→ Extracted information
----------

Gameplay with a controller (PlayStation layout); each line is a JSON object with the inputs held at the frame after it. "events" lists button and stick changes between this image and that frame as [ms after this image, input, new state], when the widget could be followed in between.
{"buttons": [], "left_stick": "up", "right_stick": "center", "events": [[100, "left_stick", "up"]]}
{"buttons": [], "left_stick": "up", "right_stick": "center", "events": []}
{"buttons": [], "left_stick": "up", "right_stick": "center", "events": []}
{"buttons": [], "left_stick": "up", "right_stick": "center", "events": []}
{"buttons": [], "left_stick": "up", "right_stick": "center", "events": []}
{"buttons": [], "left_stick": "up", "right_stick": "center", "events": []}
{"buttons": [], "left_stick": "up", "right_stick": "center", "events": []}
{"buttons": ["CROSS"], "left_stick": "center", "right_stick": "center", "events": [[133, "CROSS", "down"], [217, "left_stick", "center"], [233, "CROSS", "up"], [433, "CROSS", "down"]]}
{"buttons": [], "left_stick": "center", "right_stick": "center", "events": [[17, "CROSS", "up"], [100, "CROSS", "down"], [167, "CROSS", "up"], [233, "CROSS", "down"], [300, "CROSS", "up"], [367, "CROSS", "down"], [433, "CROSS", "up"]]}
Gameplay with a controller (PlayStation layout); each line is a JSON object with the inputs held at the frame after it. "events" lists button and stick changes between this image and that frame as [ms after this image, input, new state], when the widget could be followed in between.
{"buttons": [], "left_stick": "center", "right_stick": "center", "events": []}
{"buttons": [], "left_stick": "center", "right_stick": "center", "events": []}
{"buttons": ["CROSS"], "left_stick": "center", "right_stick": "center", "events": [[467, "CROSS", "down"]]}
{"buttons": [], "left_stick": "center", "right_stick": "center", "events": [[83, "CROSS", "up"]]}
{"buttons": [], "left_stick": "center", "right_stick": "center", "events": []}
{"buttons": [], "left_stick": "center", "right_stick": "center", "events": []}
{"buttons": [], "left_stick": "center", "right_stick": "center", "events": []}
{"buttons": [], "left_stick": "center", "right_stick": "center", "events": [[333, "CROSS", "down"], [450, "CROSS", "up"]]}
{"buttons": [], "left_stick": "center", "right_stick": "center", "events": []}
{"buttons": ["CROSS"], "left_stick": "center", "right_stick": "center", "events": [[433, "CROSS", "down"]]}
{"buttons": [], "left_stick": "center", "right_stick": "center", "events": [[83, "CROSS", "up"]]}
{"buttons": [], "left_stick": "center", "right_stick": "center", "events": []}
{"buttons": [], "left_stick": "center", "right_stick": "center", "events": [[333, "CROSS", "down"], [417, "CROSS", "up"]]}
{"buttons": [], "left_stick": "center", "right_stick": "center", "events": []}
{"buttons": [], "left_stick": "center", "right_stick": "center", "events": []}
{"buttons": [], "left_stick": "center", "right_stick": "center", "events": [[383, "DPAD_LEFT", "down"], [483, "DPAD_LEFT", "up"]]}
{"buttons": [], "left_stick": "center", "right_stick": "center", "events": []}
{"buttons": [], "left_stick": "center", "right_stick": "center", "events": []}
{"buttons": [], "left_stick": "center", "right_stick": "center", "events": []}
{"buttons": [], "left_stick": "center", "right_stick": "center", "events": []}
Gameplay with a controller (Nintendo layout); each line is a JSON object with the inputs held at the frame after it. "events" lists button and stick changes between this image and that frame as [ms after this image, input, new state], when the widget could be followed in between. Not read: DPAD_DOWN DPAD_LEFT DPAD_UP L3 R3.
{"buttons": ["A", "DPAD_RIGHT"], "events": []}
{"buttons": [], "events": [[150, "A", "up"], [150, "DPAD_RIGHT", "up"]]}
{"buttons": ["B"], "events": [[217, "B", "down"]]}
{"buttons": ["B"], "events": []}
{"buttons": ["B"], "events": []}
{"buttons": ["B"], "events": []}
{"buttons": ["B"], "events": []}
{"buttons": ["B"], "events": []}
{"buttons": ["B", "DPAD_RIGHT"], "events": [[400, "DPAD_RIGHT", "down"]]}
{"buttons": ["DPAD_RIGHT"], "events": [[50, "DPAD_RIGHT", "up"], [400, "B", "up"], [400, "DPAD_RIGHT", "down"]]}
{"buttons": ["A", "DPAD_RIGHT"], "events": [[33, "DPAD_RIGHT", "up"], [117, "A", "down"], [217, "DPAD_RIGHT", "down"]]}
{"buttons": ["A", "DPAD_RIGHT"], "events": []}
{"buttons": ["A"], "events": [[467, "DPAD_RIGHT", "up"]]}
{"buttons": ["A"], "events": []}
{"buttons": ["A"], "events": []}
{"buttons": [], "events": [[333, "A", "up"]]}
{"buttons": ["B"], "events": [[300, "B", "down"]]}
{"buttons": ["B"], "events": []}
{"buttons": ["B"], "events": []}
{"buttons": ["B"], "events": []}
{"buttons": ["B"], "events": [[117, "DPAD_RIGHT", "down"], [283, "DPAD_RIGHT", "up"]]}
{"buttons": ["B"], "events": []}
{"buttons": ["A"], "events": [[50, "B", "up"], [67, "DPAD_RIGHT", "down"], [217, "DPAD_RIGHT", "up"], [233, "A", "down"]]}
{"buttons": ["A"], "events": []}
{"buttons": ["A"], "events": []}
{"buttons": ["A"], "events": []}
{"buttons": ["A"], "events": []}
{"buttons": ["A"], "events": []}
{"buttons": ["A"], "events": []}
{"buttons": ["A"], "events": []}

----------

→ Requirement
Please give the material above once more, unchanged.

→ Your response
Gameplay with a controller (PlayStation layout); each line is a JSON object with the inputs held at the frame after it. "events" lists button and stick changes between this image and that frame as [ms after this image, input, new state], when the widget could be followed in between.
{"buttons": [], "left_stick": "up", "right_stick": "center", "events": [[100, "left_stick", "up"]]}
{"buttons": [], "left_stick": "up", "right_stick": "center", "events": []}
{"buttons": [], "left_stick": "up", "right_stick": "center", "events": []}
{"buttons": [], "left_stick": "up", "right_stick": "center", "events": []}
{"buttons": [], "left_stick": "up", "right_stick": "center", "events": []}
{"buttons": [], "left_stick": "up", "right_stick": "center", "events": []}
{"buttons": [], "left_stick": "up", "right_stick": "center", "events": []}
{"buttons": ["CROSS"], "left_stick": "center", "right_stick": "center", "events": [[133, "CROSS", "down"], [217, "left_stick", "center"], [233, "CROSS", "up"], [433, "CROSS", "down"]]}
{"buttons": [], "left_stick": "center", "right_stick": "center", "events": [[17, "CROSS", "up"], [100, "CROSS", "down"], [167, "CROSS", "up"], [233, "CROSS", "down"], [300, "CROSS", "up"], [367, "CROSS", "down"], [433, "CROSS", "up"]]}
Gameplay with a controller (PlayStation layout); each line is a JSON object with the inputs held at the frame after it. "events" lists button and stick changes between this image and that frame as [ms after this image, input, new state], when the widget could be followed in between.
{"buttons": [], "left_stick": "center", "right_stick": "center", "events": []}
{"buttons": [], "left_stick": "center", "right_stick": "center", "events": []}
{"buttons": ["CROSS"], "left_stick": "center", "right_stick": "center", "events": [[467, "CROSS", "down"]]}
{"buttons": [], "left_stick": "center", "right_stick": "center", "events": [[83, "CROSS", "up"]]}
{"buttons": [], "left_stick": "center", "right_stick": "center", "events": []}
{"buttons": [], "left_stick": "center", "right_stick": "center", "events": []}
{"buttons": [], "left_stick": "center", "right_stick": "center", "events": []}
{"buttons": [], "left_stick": "center", "right_stick": "center", "events": [[333, "CROSS", "down"], [450, "CROSS", "up"]]}
{"buttons": [], "left_stick": "center", "right_stick": "center", "events": []}
{"buttons": ["CROSS"], "left_stick": "center", "right_stick": "center", "events": [[433, "CROSS", "down"]]}
{"buttons": [], "left_stick": "center", "right_stick": "center", "events": [[83, "CROSS", "up"]]}
{"buttons": [], "left_stick": "center", "right_stick": "center", "events": []}
{"buttons": [], "left_stick": "center", "right_stick": "center", "events": [[333, "CROSS", "down"], [417, "CROSS", "up"]]}
{"buttons": [], "left_stick": "center", "right_stick": "center", "events": []}
{"buttons": [], "left_stick": "center", "right_stick": "center", "events": []}
{"buttons": [], "left_stick": "center", "right_stick": "center", "events": [[383, "DPAD_LEFT", "down"], [483, "DPAD_LEFT", "up"]]}
{"buttons": [], "left_stick": "center", "right_stick": "center", "events": []}
{"buttons": [], "left_stick": "center", "right_stick": "center", "events": []}
{"buttons": [], "left_stick": "center", "right_stick": "center", "events": []}
{"buttons": [], "left_stick": "center", "right_stick": "center", "events": []}
Gameplay with a controller (Nintendo layout); each line is a JSON object with the inputs held at the frame after it. "events" lists button and stick changes between this image and that frame as [ms after this image, input, new state], when the widget could be followed in between. Not read: DPAD_DOWN DPAD_LEFT DPAD_UP L3 R3.
{"buttons": ["A", "DPAD_RIGHT"], "events": []}
{"buttons": [], "events": [[150, "A", "up"], [150, "DPAD_RIGHT", "up"]]}
{"buttons": ["B"], "events": [[217, "B", "down"]]}
{"buttons": ["B"], "events": []}
{"buttons": ["B"], "events": []}
{"buttons": ["B"], "events": []}
{"buttons": ["B"], "events": []}
{"buttons": ["B"], "events": []}
{"buttons": ["B", "DPAD_RIGHT"], "events": [[400, "DPAD_RIGHT", "down"]]}
{"buttons": ["DPAD_RIGHT"], "events": [[50, "DPAD_RIGHT", "up"], [400, "B", "up"], [400, "DPAD_RIGHT", "down"]]}
{"buttons": ["A", "DPAD_RIGHT"], "events": [[33, "DPAD_RIGHT", "up"], [117, "A", "down"], [217, "DPAD_RIGHT", "down"]]}
{"buttons": ["A", "DPAD_RIGHT"], "events": []}
{"buttons": ["A"], "events": [[467, "DPAD_RIGHT", "up"]]}
{"buttons": ["A"], "events": []}
{"buttons": ["A"], "events": []}
{"buttons": [], "events": [[333, "A", "up"]]}
{"buttons": ["B"], "events": [[300, "B", "down"]]}
{"buttons": ["B"], "events": []}
{"buttons": ["B"], "events": []}
{"buttons": ["B"], "events": []}
{"buttons": ["B"], "events": [[117, "DPAD_RIGHT", "down"], [283, "DPAD_RIGHT", "up"]]}
{"buttons": ["B"], "events": []}
{"buttons": ["A"], "events": [[50, "B", "up"], [67, "DPAD_RIGHT", "down"], [217, "DPAD_RIGHT", "up"], [233, "A", "down"]]}
{"buttons": ["A"], "events": []}
{"buttons": ["A"], "events": []}
{"buttons": ["A"], "events": []}
{"buttons": ["A"], "events": []}
{"buttons": ["A"], "events": []}
{"buttons": ["A"], "events": []}
{"buttons": ["A"], "events": []}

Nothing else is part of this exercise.